Biggest Gains go to California

California experienced the most investments from venture capitalists, according to data from Dow Jones VentureSource, a division of News Corp.

The state received $4 billion in funding during last quarter, a 51 percent gain above the same period in 2009—that’s almost at the levels seen prior to the global economic recession.

Many economists believe that the news bodes well for California in terms of jobs. The state has a 12.3 percent unemployment rate, around 2.8 percent higher than the national average.

Northern California is home to most of the country’s technology and electric-vehicle companies.

Tesla a Winning Formula

A prominent venture capital success story is that of Tesla Motors, based in Palo Alto, Calif. The company, which specializes in electric vehicles, was started in 2003 and received $7.5 million in funding from Elon Musk, an entrepreneur who co-founded Internet payment system PayPal. Musk is currently the CEO of the company.

Early investors in the company included Compass Technology Partners and SDL Ventures, as well as a slew of private companies and other private-equity investors. Tesla in June of 2009 received $465 in financing from the U.S. Department of Energy, after being recognized as one of the nation’s leading electric-vehicle research firms.

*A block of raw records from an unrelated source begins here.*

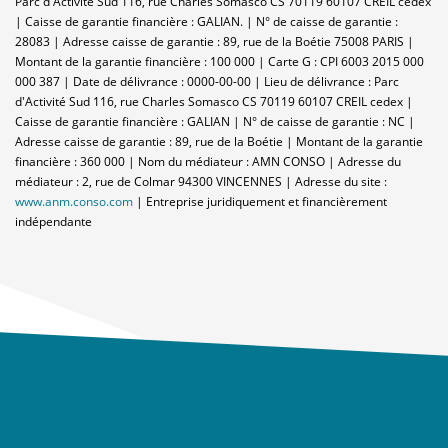
Parc d'Activité Sud 116, rue Charles Somasco CS 70119 60107 CREIL cedex
| Caisse de garantie financière : GALIAN. | N° de caisse de garantie :
28083 | Adresse caisse de garantie : 89, rue de la Boétie 75008 PARIS |
Montant de la garantie financière : 100 000 | Carte G : CPI 6003 2015 000
000 387 | Date de délivrance : 0000-00-00 | Lieu de délivrance : Parc
d'Activité Sud 116, rue Charles Somasco CS 70119 60107 CREIL cedex |
Caisse de garantie financière : GALIAN | N° de caisse de garantie : NC |
Adresse caisse de garantie : 89, rue de la Boétie | Montant de la garantie
financière : 360 000 | Nom du médiateur : AMN CONSO | Adresse du
médiateur : 2, rue de Colmar 94300 VINCENNES | Adresse du site :
www.anm.conso.com
|
Entreprise juridiquement et financièrement
indépendante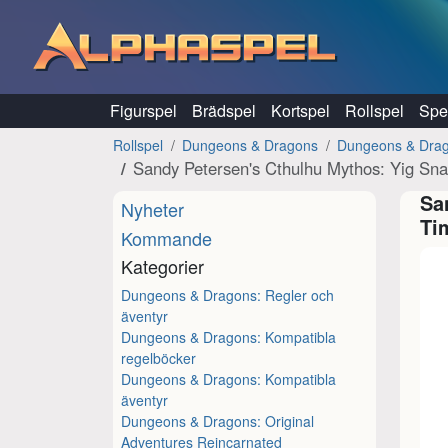
Hoppa till innehåll
Figurspel
Brädspel
Kortspel
Rollspel
Spel
Rollspel
Dungeons & Dragons
Dungeons & Drago
Sandy Petersen's Cthulhu Mythos: Yig Sn
Sa
Nyheter
Ti
Kommande
Kategorier
Dungeons & Dragons: Regler och
äventyr
Dungeons & Dragons: Kompatibla
regelböcker
Dungeons & Dragons: Kompatibla
äventyr
Dungeons & Dragons: Original
Adventures Reincarnated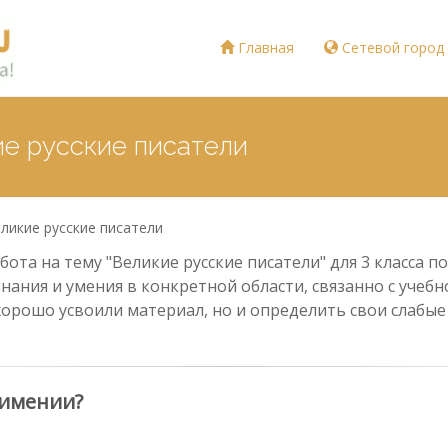
Главная
Сетевой город
ие русские писатели
ликие русские писатели
ота на тему "Великие русские писатели" для 3 класса 
знания и умения в конкретной области, связанно с учеб
хорошо усвоили материал, но и определить свои слабы
 имении?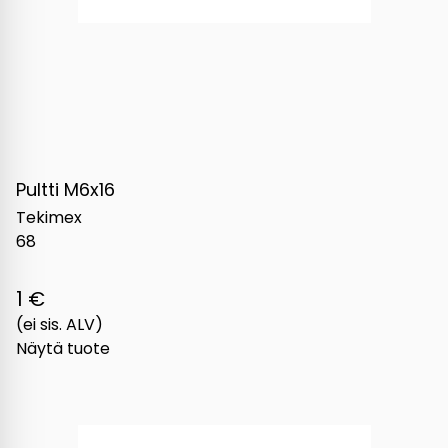
Pultti M6x16
Tekimex
68
1 €
(ei sis. ALV)
Näytä tuote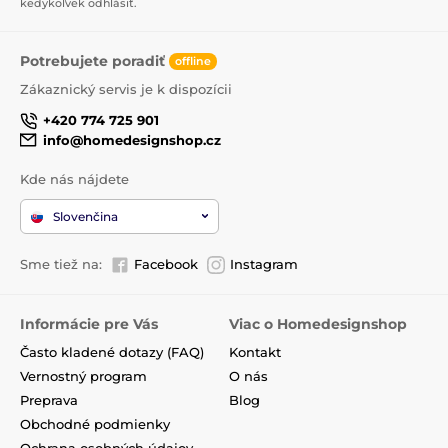
kedykoľvek odhlásiť.
Potrebujete poradiť
offline
Zákaznický servis je k dispozícii
+420 774 725 901
info@homedesignshop.cz
Kde nás nájdete
Slovenčina
Sme tiež na:
Facebook
Instagram
Informácie pre Vás
Viac o Homedesignshop
Často kladené dotazy (FAQ)
Kontakt
Vernostný program
O nás
Preprava
Blog
Obchodné podmienky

Tesla currently sells a $100,000 electric convertible called the Roadster, and is working on a four-door sedan Model S, which will retail for about $50,000.

Earlier this year, in May, Tesla signed an agreement with Japanese auto giant Toyota Motor Corp. to jointly develop electric vehicle technology for the mass market. The companies’ first collaboration, an all-electric Toyota RAV4 compact SUV, will go to market in 2012. Tesla will provide the electric engine and battery for the vehicle.

Tesla became a publicly traded company on the Nasdaq Stock Exchange after a successful IPO on June 29. The IPO raised more than $225 million for the company.